An Oxford don had read the article in the Sunday Telegraph and contacted Dad, telling him that he was writing a book about the suffragettes and would really value seeing what she’d written. Now Dad was an Oxford man with a profound admiration for donnish scholarship. Without further thought, he sent off the package of notes he’d found.
It was almost two years before I prevailed on the Oxford don to send it on to me.
How did I fill those years? With research. I read every book I could find on the subject of suffrage in general and on the suffragettes in particular. I was ashamed that, as a woman, I knew so little about the struggle. By the end of two years, six months of which had been spent trawling through hundreds of Votes for Women, the suffragette weekly newspaper most of which are conveniently on line, I was armed with many more facts. I knew that Gladys had been a teacher in Birmingham, so I looked for anything about Birmingham and, of course, for any mention of her by name. That’s how I found most of my factual material: I could place Gladys at particular events both in Birmingham and nationally through these papers.
And eventually I did receive her own notes: two pages about her childhood, which included the details of the Courage Game invented by her elder brother, Jim, one or two jottings about Birmingham slums and her horror at how the poor had to live and, by far the biggest quantity of notes, about her imprisonment in the Royal Holloway.
Why a ‘Novelised Biography’?
Because despite all that research there still were things I could not find out. Two pages about her childhood is not enough. I was in touch with Jim’s daughter Janet Hazel, who gave me factual details about dates and names of the other children and some of the things they did with their lives but what those children were like I had to imagine.

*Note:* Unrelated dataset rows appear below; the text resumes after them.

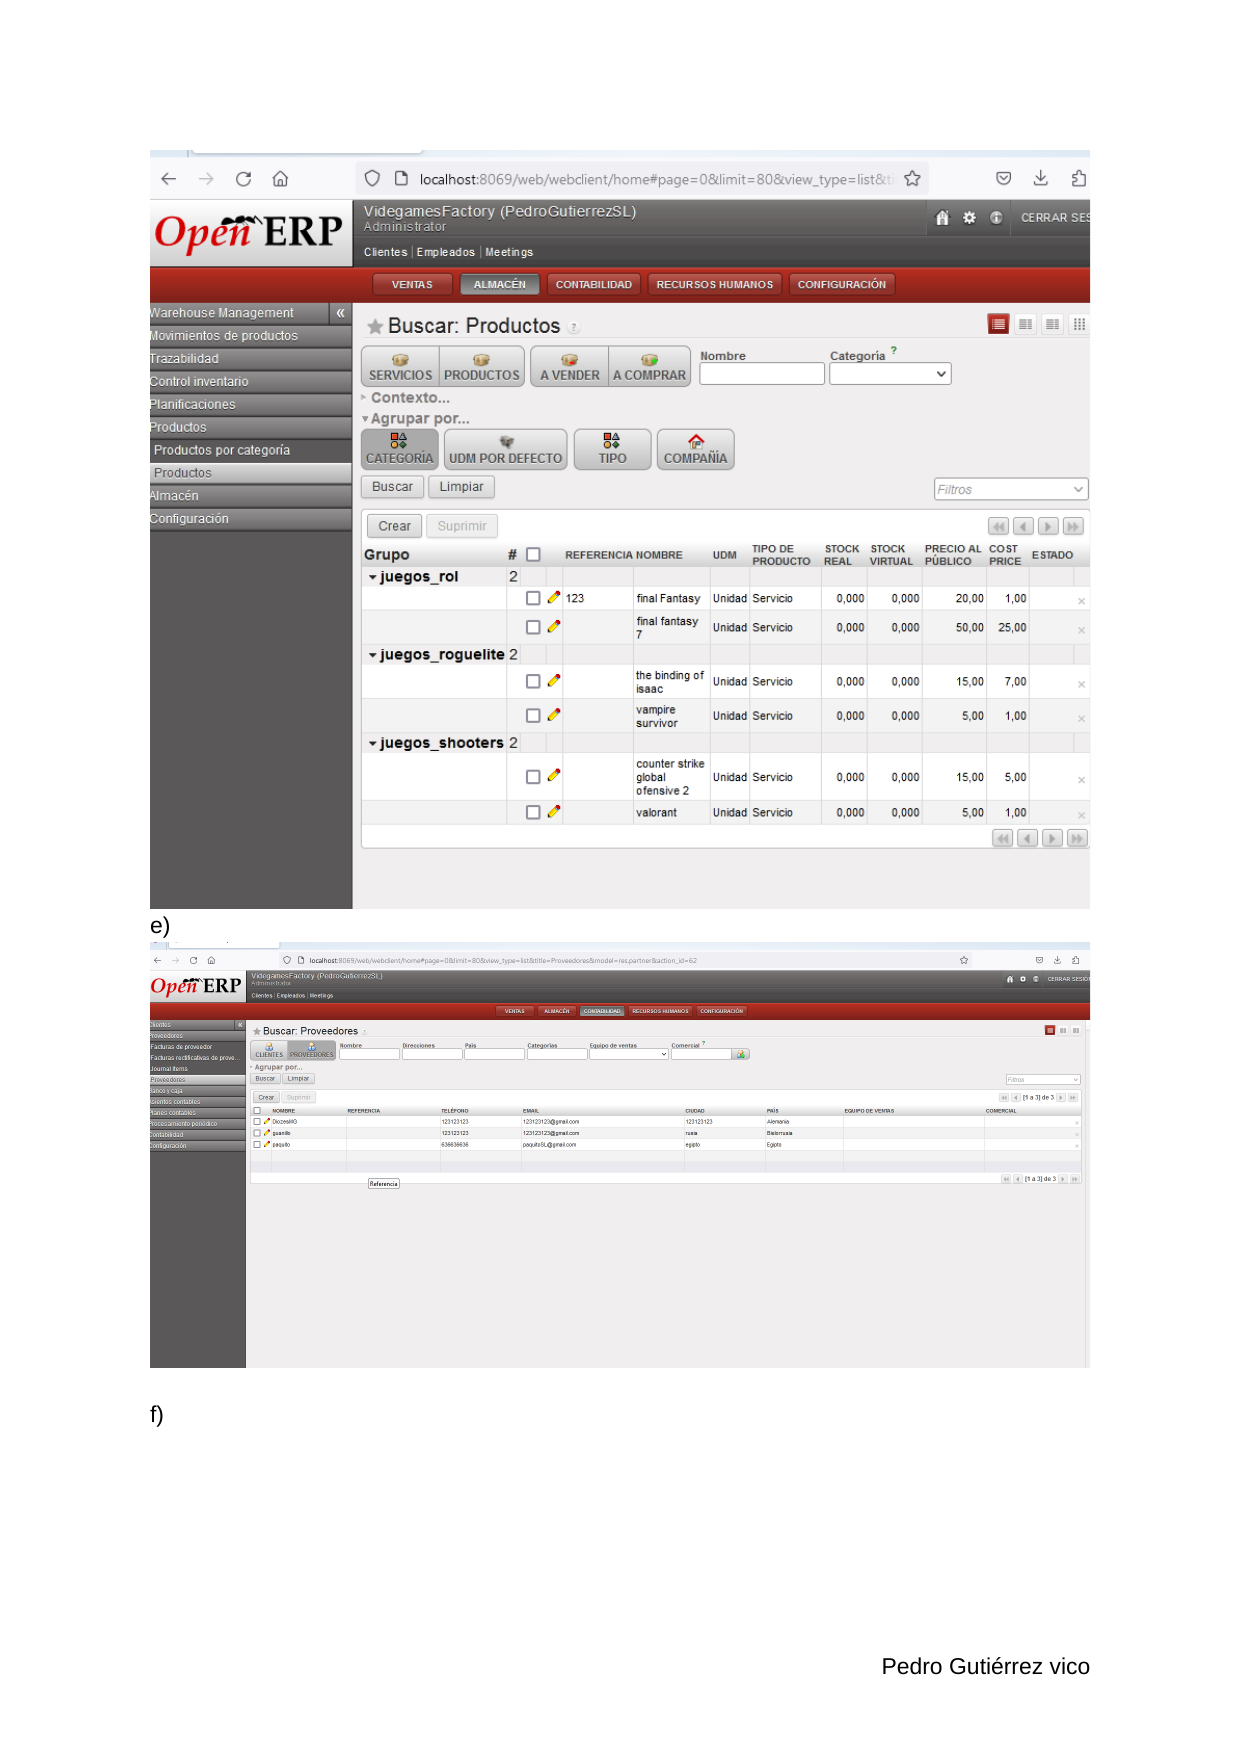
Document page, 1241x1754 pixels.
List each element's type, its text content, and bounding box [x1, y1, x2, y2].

text f) [150, 1401, 1090, 1428]
text e) [150, 912, 1090, 938]
picture [150, 150, 1091, 909]
picture [150, 942, 1091, 1368]
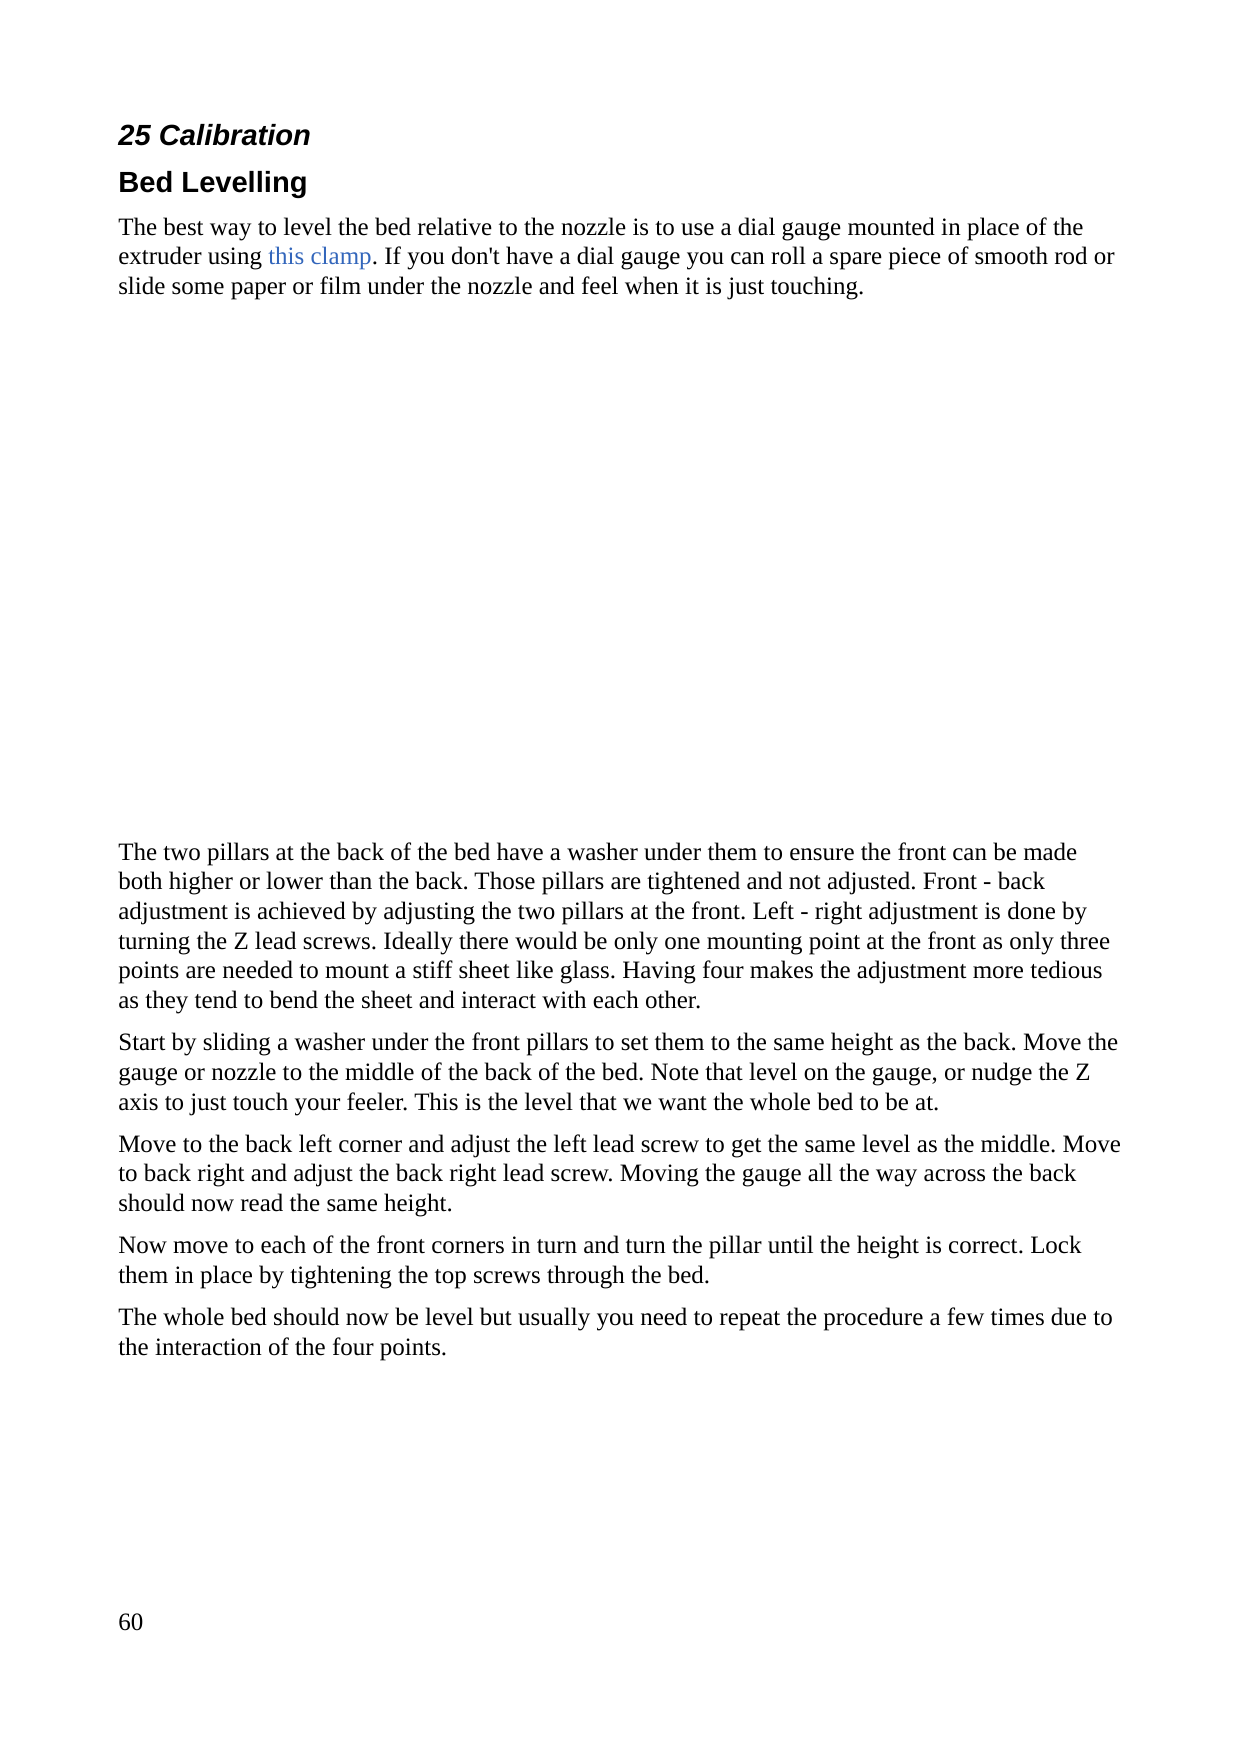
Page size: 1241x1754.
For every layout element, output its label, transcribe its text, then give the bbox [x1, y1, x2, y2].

text The whole bed should now be level but usually you need to repeat the procedure a few times due to the interaction of the four points. [118, 1301, 1122, 1361]
text Start by sliding a washer under the front pillars to set them to the same height as the back. Move the gauge or nozzle to the middle of the back of the bed. Note that level on the gauge, or nudge the Z axis to just touch your feeler. This is the level that we want the whole bed to be at. [118, 1026, 1122, 1115]
subtitle Calibration [118, 118, 1122, 152]
text The best way to level the bed relative to the nozzle is to use a dial gauge mounted in place of the extruder using this clamp. If you don't have a dial gauge you can roll a spare piece of smooth rod or slide some paper or film under the nozzle and feel when it is just touching. [118, 211, 1122, 300]
subtitle Bed Levelling [118, 165, 1122, 199]
text The two pillars at the back of the bed have a washer under them to ensure the front can be made both higher or lower than the back. Those pillars are tightened and not adjusted. Front - back adjustment is achieved by adjusting the two pillars at the front. Left - right adjustment is done by turning the Z lead screws. Ideally there would be only one mounting point at the front as only three points are needed to mount a stiff sheet like glass. Having four makes the adjustment more tedious as they tend to bend the sheet and interact with each other. [118, 836, 1122, 1014]
text Now move to each of the front corners in turn and turn the pillar until the height is correct. Lock them in place by tightening the top screws through the bed. [118, 1229, 1122, 1289]
text Move to the back left corner and adjust the left lead screw to get the same level as the middle. Move to back right and adjust the back right lead screw. Moving the gauge all the way across the back should now read the same height. [118, 1128, 1122, 1217]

I re-read Gladys’s poetry looking for clues. From it I deduced that she had loved someone but for some reason that love was forbidden. From that small nugget I built a whole imagined love story. Some of my cousins were convinced that she was in a relationship with the lady doctor with whom she lived after WWI, but many women after that terrible war which wiped out most of a whole generation of young men lived together for companionship and, when I asked my Dad, he said he would have noticed if there’d been more than companionship – after all he lived with them both from the age of two.
There’s a lot of difference between a straight biography which, if it’s well done, will have notes, cross-references and a list of primary and secondary resources. Characters in a biography are read from the outside – their letters, diaries, recorded statements plus what is on record as what they did with their lives – while characters in a novel are understood through their thoughts as much as how these thoughts translated into actions. I have used the first person throughout for the character of Gladys. Perhaps that is my actor training. I wanted to slip into her skin, to ‘be’ her, to feel her life emotionally.
Building on the book
The Courage Game has been chosen by many book clubs and I have had a number of requests for visits to these to speak about the book and suffragettes.
I also talk to schools [usually to students of history or politics] and history societies. I travel all over to deliver these talks, which go down very well. For instance, every school I have been to so far has asked me to return next year. I’ve even been to La Rochelle in France to talk to five schools there, where I talked more about the genesis of the book itself than the history of suffrage, and compared the French journey towards suffrage with that of the UK.
I was wracked with nerves before this one but the students [huge groups of between sixty and ninety-five] were charming and engaged and many stayed behind at the end of the talk to ask advice about writing. It was a wonderful trip.